In a statement through his Senior Special Assistant on Public Communication, Phrank Shaibu, Atiku linked the finding to what he termed reckless fiscal management by the Tinubu administration. He said Nigeria's poor performance on nearly 90 percent of global prosperity indicators underscores the government's budgetary mismanagement.
"For more than three years, Nigerians have endured unrelenting hardship," Atiku said. He noted that citizens were promised economic stability through fuel subsidy removal, exchange rate unification, tax increases and rising tariffs, yet the government cannot account for how ₦210 billion entered duplicated budget lines.
The former vice president traced a troubling pattern of questionable budget practices, including allocations for projects beyond agencies' statutory roles and insertions worth billions of naira.

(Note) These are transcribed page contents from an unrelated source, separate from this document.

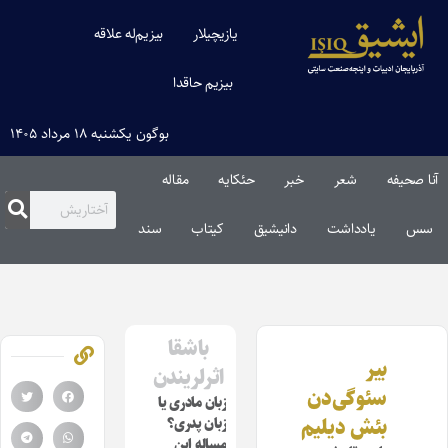
یازیچیلار
بیزیم‌له علاقه
بیزیم حاقدا
بوگون یکشنبه ۱۸ مرداد ۱۴۰۵
آنا صحیفه
شعر
خبر
حئکایه
مقاله‌
سس
یادداشت
دانیشیق
کیتاب
سند
باشقا
بیر
اثرلریندن
سئوگی‌دن
زبان مادری ‌‌یا
بئش دیلیم
زبان پدری؟
مساله این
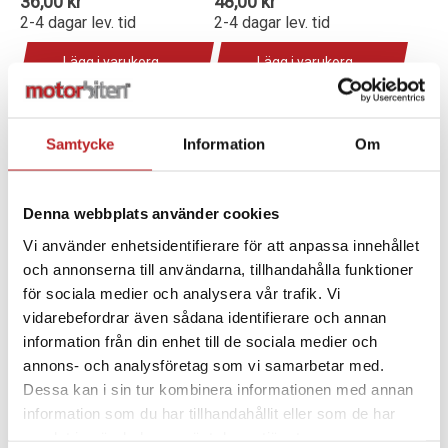
36,00 kr
48,00 kr
2-4 dagar lev. tid
2-4 dagar lev. tid
Lägg i varukorg
Lägg i varukorg
Samtycke
Information
Om
Denna webbplats använder cookies
Vi använder enhetsidentifierare för att anpassa innehållet
och annonserna till användarna, tillhandahålla funktioner
för sociala medier och analysera vår trafik. Vi
vidarebefordrar även sådana identifierare och annan
information från din enhet till de sociala medier och
BOLT M8x12
BOLT M8x20
annons- och analysföretag som vi samarbetar med.
1000131
1000073
30006-080012810
30006-080020810
Dessa kan i sin tur kombinera informationen med annan
12,00 kr
12,00 kr
information som du har tillhandahållit eller som de har
2-4 dagar lev. tid
2-4 dagar lev. tid
samlat in när du har använt deras tjänster.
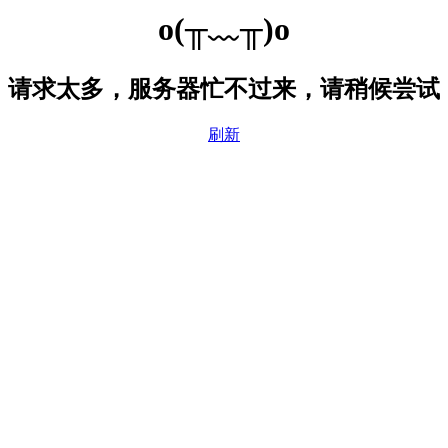
o(╥﹏╥)o
请求太多，服务器忙不过来，请稍候尝试
刷新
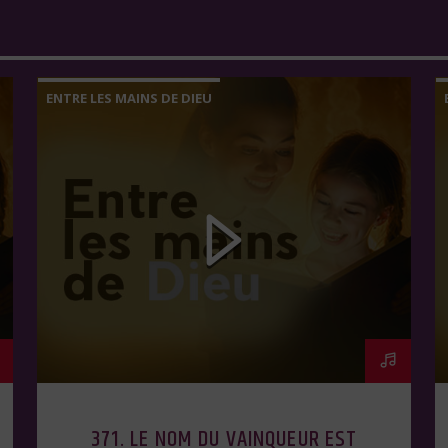
ENTRE LES MAINS DE DIEU
371. LE NOM DU VAINQUEUR EST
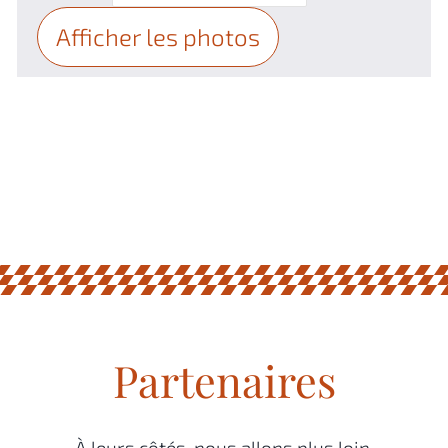
Afficher les photos
Partenaires
À leurs côtés, nous allons plus loin.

He argued this fiscal indiscipline extends beyond mere duplication.
Atiku pointed to the Nigerian National Petroleum Corporation Limited's 2024 audited financial statements as evidence of deeper problems. The NNPC spent ₦7.13 trillion on "Energy Security Expenses"—what the corporation itself identifies as petrol subsidy—despite government claims that subsidy ended in 2023.

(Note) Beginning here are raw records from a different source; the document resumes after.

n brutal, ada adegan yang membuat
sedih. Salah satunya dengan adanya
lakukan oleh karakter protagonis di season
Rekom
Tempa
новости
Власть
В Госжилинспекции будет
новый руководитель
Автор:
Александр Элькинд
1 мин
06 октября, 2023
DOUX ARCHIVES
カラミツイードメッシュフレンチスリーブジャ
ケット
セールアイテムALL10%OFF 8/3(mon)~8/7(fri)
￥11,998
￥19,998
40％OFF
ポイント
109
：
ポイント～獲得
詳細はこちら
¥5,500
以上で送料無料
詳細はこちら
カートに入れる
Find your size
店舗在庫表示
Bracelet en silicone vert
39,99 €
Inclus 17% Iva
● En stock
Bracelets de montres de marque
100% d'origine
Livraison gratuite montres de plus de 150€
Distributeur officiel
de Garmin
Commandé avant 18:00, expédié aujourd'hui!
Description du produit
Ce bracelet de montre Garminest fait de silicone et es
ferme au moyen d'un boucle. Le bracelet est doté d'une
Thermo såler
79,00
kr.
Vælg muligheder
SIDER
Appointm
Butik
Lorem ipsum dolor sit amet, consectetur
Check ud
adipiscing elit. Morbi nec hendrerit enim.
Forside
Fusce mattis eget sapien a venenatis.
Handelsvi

He connected this budgetary chaos to deteriorating living standards across Nigeria. Families skip meals, small businesses fold, and graduates cannot secure employment even as officials tout selective economic gains, he noted.
Atiku urged the Auditor-General of the Federation, anti-corruption agencies and civil society groups to independently probe the budget. He demanded identification of officials responsible for the duplications and recovery of all improperly appropriated funds.
An ADC administration would restore public finance credibility through transparent budgeting and zero-based expenditure planning, he pledged. Digital public expenditure tracking and strict accountability for public officers would anchor this approach.
"When the owner of the barn invites goats to keep watch over his harvest, he should not be surprised when hunger follows abundance," Atiku said. "Nigeria deserves custodians of her commonwealth, not caretakers of waste."